### Extract
----------

How to Install Apache Kafka on Ubuntu 18.04

Choose a different version or distribution

Introduction

Before we begin talking about how to install Apache Kafka on Ubuntu 20.04, let’s briefly understand – What is Apache Kafka?

Apache Kafka is a well-known message broker which has the potential to handle large volumes of real-time data. In comparison with ActiveMQ & RabbitMQ, a Kafka cluster has a higher throughput along with high scalability and fault tolerance. Generally, it is used as a publish/subscribe messaging system. Though, there are organizations that use it for log aggregation because it offers persistent storage for published messages.

In this tutorial, you will install Apache Kafka on Ubuntu 20.04.

Prerequisites

An Ubuntu 20.04 server and a non-root user with sudo privileges
At least 4GB of RAM on the server, otherwise it leads to the Kafka service failing, with the Java virtual machine (JVM) showing an “Out Of Memory” exception during startup.
OpenJDK 17 is installed on the server. Since Kafka is written in Java it requires JVM.

Step 1 – Creating a user for Kafka

1) A dedicated user for Kafka is recommended since it can handle requests over a network. This can turn out to be extremely helpful in case the Kafka server is compromised. A dedicated Kafka user needs to be created in this step, but a different non-root user to perform other tasks on the server needs to be created once Kafka setup is done.

With the help of the useradd command, create a user Kafka:

sudo useradd kafka -m

2) The -m flag will ensure that a home directory is created for the user. /home/kafka, the home directory, which will act as the workspace directory for executing commands.

3) Then, use the passwd command to set a password:

sudo passwd kafka

4) After that, add the Kafka user to the sudo group with the help of the adduser command. This is done so that it has privileges to install Kafka's dependencies.

sudo adduser kafka sudo

5) Next, log in with the help of su:

su -l kafka

Step 2 – Download and Extract Kafka Binaries

1) At first, create a directory in /home/kafka called Downloads to store the downloads.

mkdir ~/Downloads

2) With the help of curl command, download the Kafka binaries.

wget https://downloads.apache.org/kafka/3.4.0/kafka_2.12-3.4.0.tgz -O ~/Downloads/kafka.tgz

3) You then need to create a directory kafka which will be the base directory of the Kafka installation

mkdir ~/kafka && cd ~/kafka

4) Now, extract the downloaded archive using the tar command:

tar -xvzf ~/Downloads/kafka.tgz --strip 1

5) Then, you need to specify the --strip 1 flag to ensure that the archive's contents are extracted in ~/kafka/ and not in directories like /kafka/kafka_2.12-3.4.0/.

----------

### Input data
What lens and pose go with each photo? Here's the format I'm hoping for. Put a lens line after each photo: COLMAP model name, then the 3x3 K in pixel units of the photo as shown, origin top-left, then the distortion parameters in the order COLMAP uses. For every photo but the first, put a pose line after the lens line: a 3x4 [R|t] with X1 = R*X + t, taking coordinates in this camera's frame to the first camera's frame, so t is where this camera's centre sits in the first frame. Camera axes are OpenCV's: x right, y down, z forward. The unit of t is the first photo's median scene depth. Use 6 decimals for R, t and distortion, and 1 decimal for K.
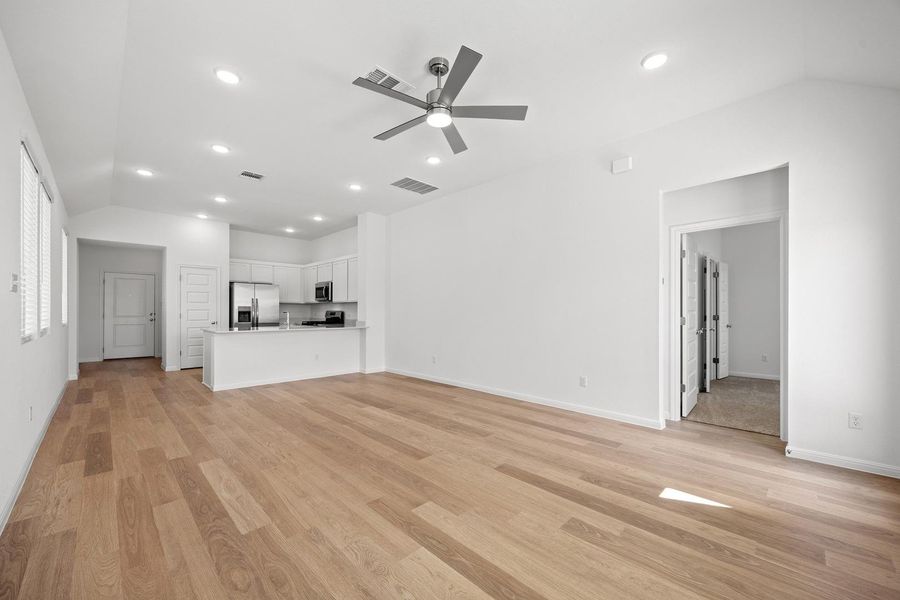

----------

### Work task 1
In the Kafka tutorial, what happens when the server has less than 4GB of RAM?
### Work task 2
Turn the Kafka tutorial paragraph beginning "Apache Kafka is a well-known message broker" into a bulleted list that keeps its main facts.
### Work task 3
Carry on the Kafka tutorial from its last sentence.
The data comes from a separate source.

### Answer space 1
The Kafka service fails, and the JVM shows an "Out Of Memory" exception during startup.

### Answer space 2
- Message broker that can handle large volumes of real-time data
- Higher throughput than ActiveMQ and RabbitMQ, with high scalability and fault tolerance
- Generally used as a publish/subscribe messaging system
- Used by some organizations for log aggregation, since it offers persistent storage for published messages

### Answer space 3
Step 3 – Configuring the Kafka Server

1) The default settings don't allow a user to delete a topic, category, group, or feed name to which messages can be published. This needs to be modified, for which the configuration file needs to be edited.

2) Open the server.properties file with the help of a text editor:

nano ~/kafka/config/server.properties

3) Add the following to the bottom of the file in order to add a setting that allows you to delete Kafka topics.

delete.topic.enable = true

4) Save and exit the text editor.

Step 4 – Creating Systemd Unit Files and Starting the Kafka Server

Systemd files help us in performing common service actions such as starting, stopping, and restarting Kafka in a manner consistent with other Linux services.

Kafka uses Zookeeper to manage its cluster states and configurations. It is used in many systems as an integral component.

1) Now, create a unit file for zookeeper:

sudo nano /etc/systemd/system/zookeeper.service

2) After that, enter the following unit definition into the file:

[Unit]
Requires=network.target remote-fs.target
After=network.target remote-fs.target

[Service]
Type=simple
User=kafka
ExecStart=/home/kafka/kafka/bin/zookeeper-server-start.sh /home/kafka/kafka/config/zookeeper.properties
ExecStop=/home/kafka/kafka/bin/zookeeper-server-stop.sh
Restart=on-abnormal

[Install]
WantedBy=multi-user.target

3) The [Unit] section specifies that Zookeeper requires networking and the file system should be ready so that it can function properly.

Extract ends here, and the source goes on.